Just A Camp Follower...

My husband, and my heart, is currently in the desert. I just got back.

08 October 2006

I hate this with a passion...

One of the side effects of my meds is the fact that I'm not so scattered. That's a good thing, but my brain is now in high gear. That means it never shuts up. Never. I'm constantly in a running conversation with my brain, and that includes having very busy dreams, in which I am terribly frustrated by the amount of things I need to get done and never seem to.

Worse, there are nights when I can't get my mind to be quiet long enough to sleep. I'll lay there with my eyes closed, knowing that I'm trying to sleep, but not being able to. I'll spend hours in these weird states, waking up just as tired as I was when I went to sleep.

Last night, though...

Last night I just couldn't trick my mind into letting me sleep. Sometimes, if I lay very still, and pretend I'm asleep, I'll manage to actually get to sleep. If I tell myself very firmly that I need to sleep, sometimes that works.

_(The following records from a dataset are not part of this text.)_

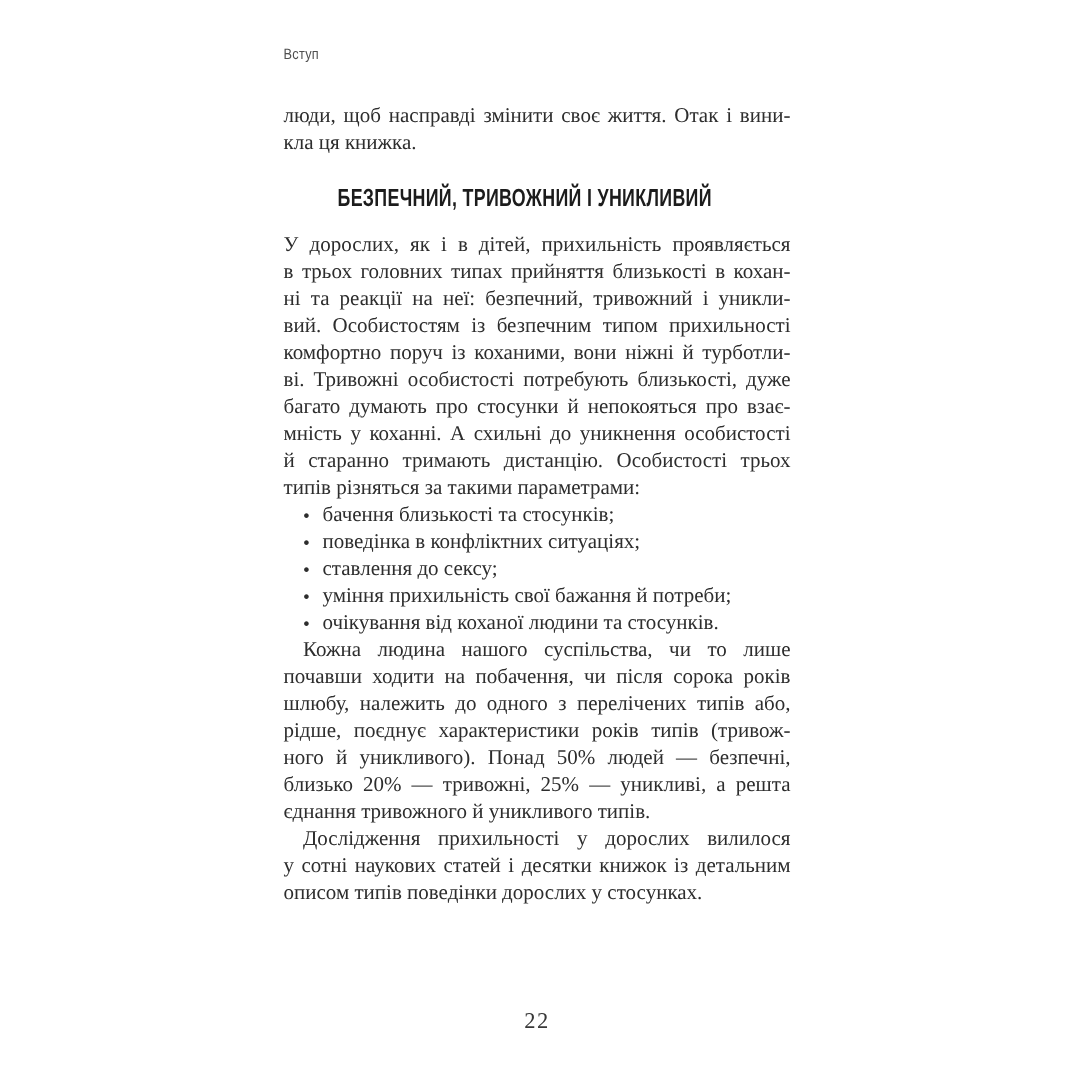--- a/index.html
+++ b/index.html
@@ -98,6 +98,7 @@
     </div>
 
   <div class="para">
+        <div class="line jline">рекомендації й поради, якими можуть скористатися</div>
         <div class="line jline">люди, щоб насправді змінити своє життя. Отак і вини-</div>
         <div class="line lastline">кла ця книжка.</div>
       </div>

Last night?? Nada. Zip. Nothing. Ain't happenin' here.

Ryan called at about 0315 to apologize for his sister calling my cell phone instead of 911 (to report a fight on the side of the highway), and we ended up chatting until he fell asleep on the phone about an hour later. It's a good thing, because he seems to be unable to get much sleep either.

I finally managed to drift off at around 0445.

So, my alarm goes off at 0745. I started to cry.

I suck and I hate this. I am so going to start taking some benadryl to sleep. Or melatonin, or a brick to the head.

1 Comments:

At 7:10 PM, Anonymous Anonymous said...

Don't suggest the brick. Pain might keep you awake!